Marks-Anglin Arielle, Chen Jianmin, Luo Chongliang, Hubbard Rebecca, Chen Yong
Department of Biostatistics, Epidemiology and Informatics, University of Pennsylvania, Philadelphia, PA, USA.
Division of Public Health Sciences, Washington University School of Medicine, St Louis, MO, USA.
Stat Med. 2025 May;44(10-12):e70095. doi: 10.1002/sim.70095.

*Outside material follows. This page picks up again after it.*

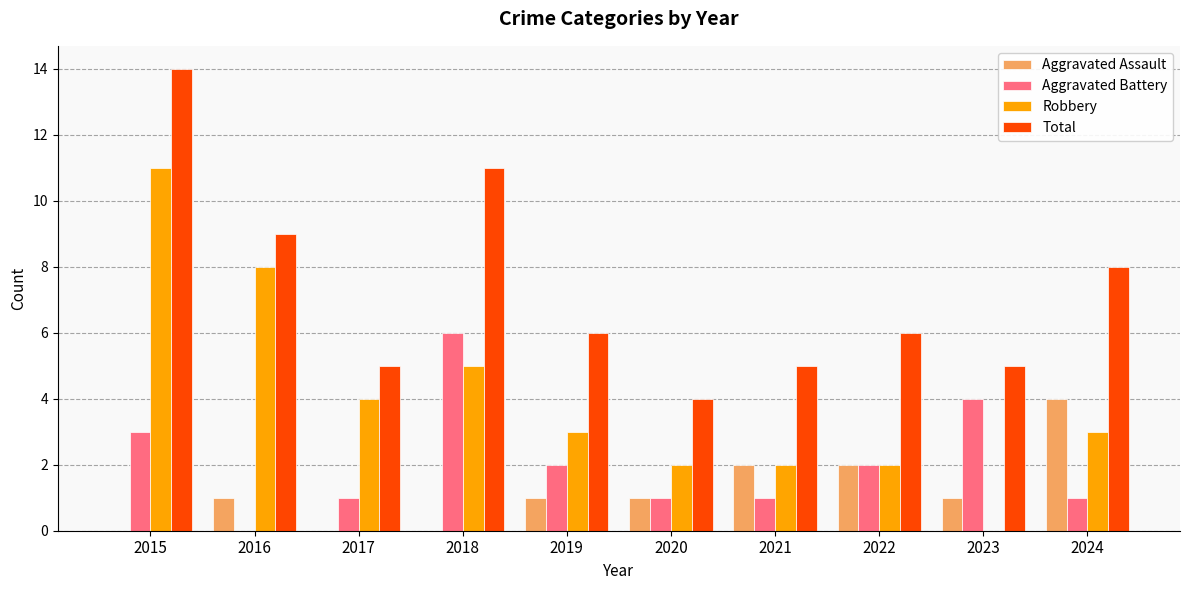

How many positive values does the Aggravated Battery series have?

9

Electronic Health Record (EHR) databases are an increasingly valuable resource for observational studies. However, misclassification of EHR-derived outcomes due to imperfect phenotyping leads to bias, inflated type I error, and reduced power in risk-factor association studies. On the other hand, manual chart review to validate outcomes is both cost-prohibitive and time-consuming, and a randomly selected validation sample may not yield sufficient cases to support precise model estimation when the disease is rare. Sampling procedures have been developed for maximizing computational and statistical efficiency in settings where the true disease status is known. However, less work has been done in measurement constrained settings, particularly when an informative surrogate outcome is available. Motivated by this gap, we propose an Optimal Subsampling strategy with Surrogate-Assisted Two-step procedure (OSSAT) to guide cost-effective chart review in measurement constrained settings. The sampling weight in OSSAT leverages information contained in the potentially misclassified phenotype and covariates to prioritize observations most informative for the model of interest. We compare our proposed weight with existing approaches through simulations under various covariate distributions, differential misclassification rates and degrees of surrogate accuracy. We then apply our proposed weighting schemes to a study of risk factors for second breast cancer events using a real EHR data set.
电子健康记录(EHR)数据库对于观察性研究而言是一种越来越有价值的资源。然而,由于表型不完美导致源自EHR的结果出现错误分类,会在危险因素关联研究中导致偏差、第一类错误膨胀以及检验效能降低。另一方面,通过人工查阅病历以验证结果既成本高昂又耗时,而且当疾病罕见时,随机选择的验证样本可能无法产生足够的病例来支持精确的模型估计。在已知真实疾病状态的情况下,已经开发出抽样程序以实现计算和统计效率的最大化。然而,在测量受限的情况下开展的工作较少,特别是当有一个信息丰富的替代结局可用时。受这一差距的启发,我们提出一种具有替代辅助两步程序的最优子抽样策略(OSSAT),以指导在测量受限情况下进行具有成本效益的病历查阅。OSSAT中的抽样权重利用潜在错误分类的表型和协变量中包含的信息,对对于感兴趣的模型最具信息性的观察进行优先排序。我们通过在各种协变量分布、不同错误分类率和替代准确性程度下的模拟,将我们提出的权重与现有方法进行比较。然后,我们将我们提出的加权方案应用于一项使用真实EHR数据集的二次乳腺癌事件危险因素研究。